Fast ion effects on gyrokinetic turbulence

Experimental and dedicated gyrokinetic studies have reported strong fast ion effects on ion-scale plasma turbulence. Depending on the origin of the energetic tails - e.g., generated through auxiliary heating systems such as neutral beam injection or ion cyclotron resonance heating or in view of ITER from fusion reactions - these effects are found to possibly provide substantial overall confinement improvements. In particular, a wave-fast ion resonant stabilising mechanism has been acknowledged quite recently [Di Siena et al Nucl. Fusion 58 054002 2018]. Corresponding studies with the gyrokinetic code GENE and a reduced analytic model will be summarized in the first part of this contribution.
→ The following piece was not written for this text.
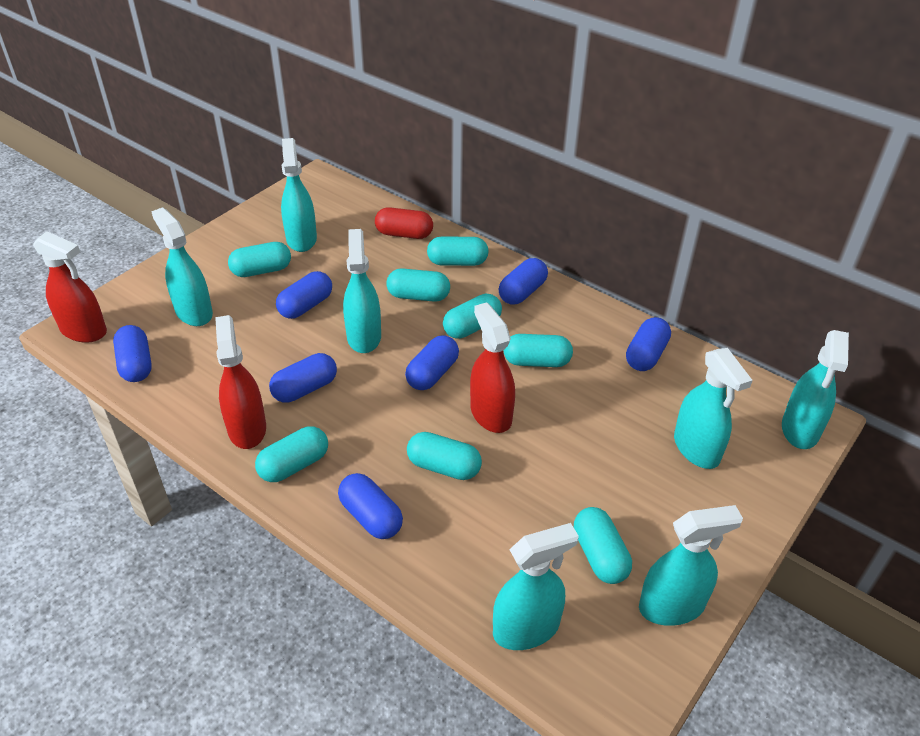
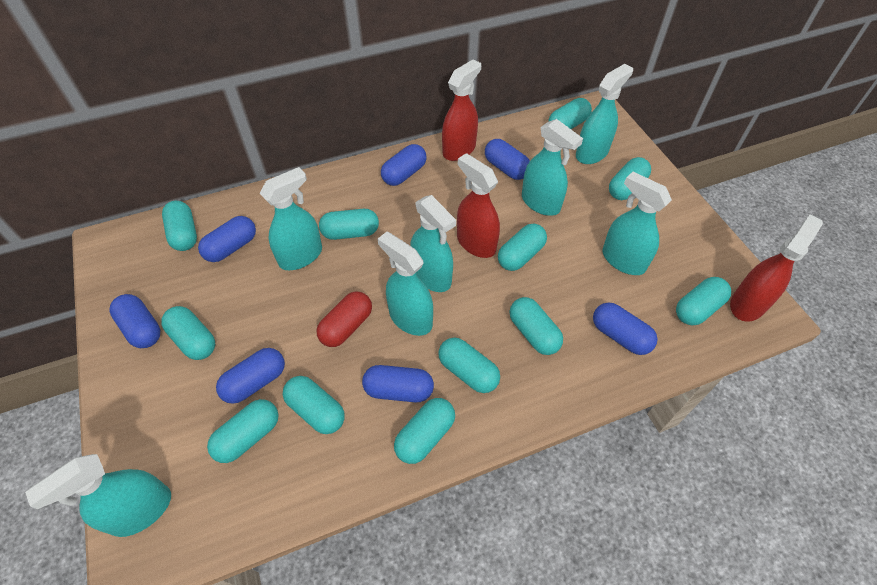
turquoise capsule: [228,242,291,277] [255,426,328,482] [386,268,450,302] [407,432,482,480] [427,236,489,266] [443,293,502,339] [504,334,573,367] [574,507,632,584] = 8 -> [161,306,215,360] [162,201,197,251] [207,399,279,463] [283,376,345,434] [319,209,379,240] [394,398,455,464] [438,338,500,393] [498,223,547,271] [510,297,563,355] [548,98,592,129] [609,157,651,200] [676,277,731,325] = 12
The second part will deal with removing an important deficiency that is present in most of such studies, which employ equivalent Maxwellian fast ion distributions. Anisotropic velocity structures which might modify the aforementioned resonance effects and which can be particularly relevant in driving energetic particle induced modes are not captured. In the contribution at hand, the impact of fast ions is studied for the first time for realistic physics inputs taken from actual discharges with an extended version of the gyrokinetic code GENE [Di Siena et al Phys. Plasmas 5 042304 2018], which allows to relax the assumption on the energetic ion background distribution functions for flux-tube and radially-global simulations. Numerical backgrounds, computed with state-of-the-art heating codes are employed to model highly non-thermalised particles for ASDEX Upgrade and JET discharges with substantial fast ion fraction. By comparing GENE heat/particle fluxes and fast-ion driven frequency spectra with experiment, a much better agreement is observed. Based on these findings, a brief outlook on how these intriguing fast ion effects may affect ITER plasmas will be given.